• _WHAT YOU SHOULD DO_
Reproduce every entry word for word. Drop all pictures from the copy.

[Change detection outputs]
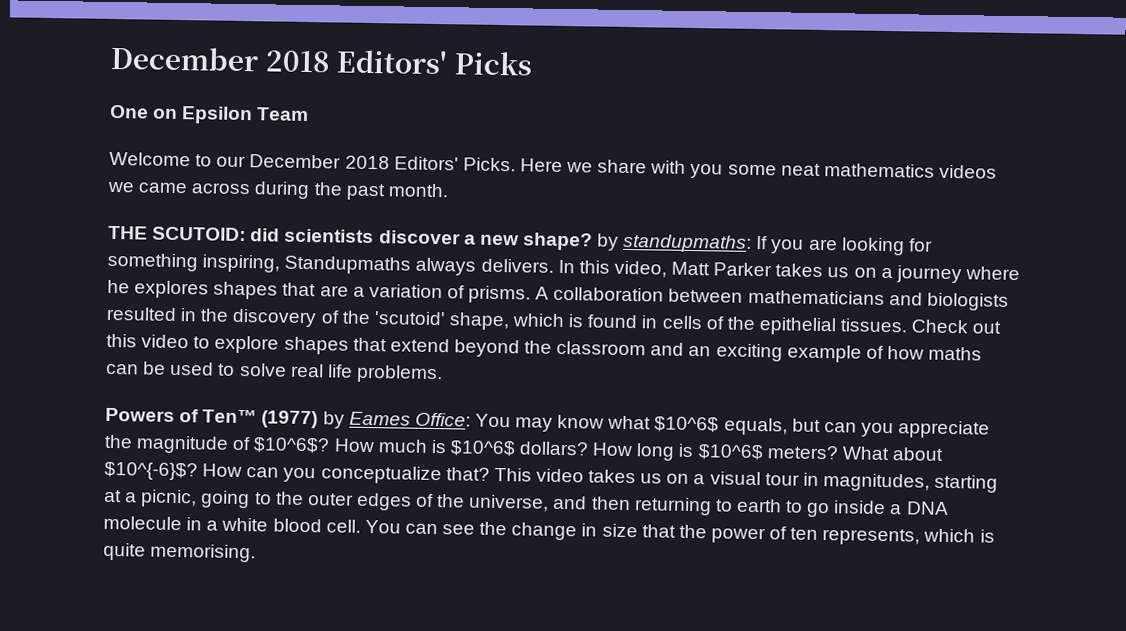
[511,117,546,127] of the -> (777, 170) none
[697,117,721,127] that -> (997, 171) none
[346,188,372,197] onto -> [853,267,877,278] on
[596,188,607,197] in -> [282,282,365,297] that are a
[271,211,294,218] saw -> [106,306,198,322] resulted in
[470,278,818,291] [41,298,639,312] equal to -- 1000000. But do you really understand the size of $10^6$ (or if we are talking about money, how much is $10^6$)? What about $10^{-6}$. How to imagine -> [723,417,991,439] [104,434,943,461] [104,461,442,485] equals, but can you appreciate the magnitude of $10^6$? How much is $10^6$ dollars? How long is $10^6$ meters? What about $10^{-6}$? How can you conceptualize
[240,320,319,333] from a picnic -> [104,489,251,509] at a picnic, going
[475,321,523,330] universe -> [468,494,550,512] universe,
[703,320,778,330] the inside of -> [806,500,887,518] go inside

• _YOUR SOLUTION_
[511,117,546,127] of the -> (777, 170) none
[697,117,721,127] that -> (997, 171) none
[346,188,372,197] onto -> [853,267,877,278] on
[596,188,607,197] in -> [282,282,365,297] that are a
[271,211,294,218] saw -> [106,306,198,322] resulted in
[470,278,818,291] [41,298,639,312] equal to -- 1000000. But do you really understand the size of $10^6$ (or if we are talking about money, how much is $10^6$)? What about $10^{-6}$. How to imagine -> [723,417,991,439] [104,434,943,461] [104,461,442,485] equals, but can you appreciate the magnitude of $10^6$? How much is $10^6$ dollars? How long is $10^6$ meters? What about $10^{-6}$? How can you conceptualize
[240,320,319,333] from a picnic -> [104,489,251,509] at a picnic, going
[475,321,523,330] universe -> [468,494,550,512] universe,
[703,320,778,330] the inside of -> [806,500,887,518] go inside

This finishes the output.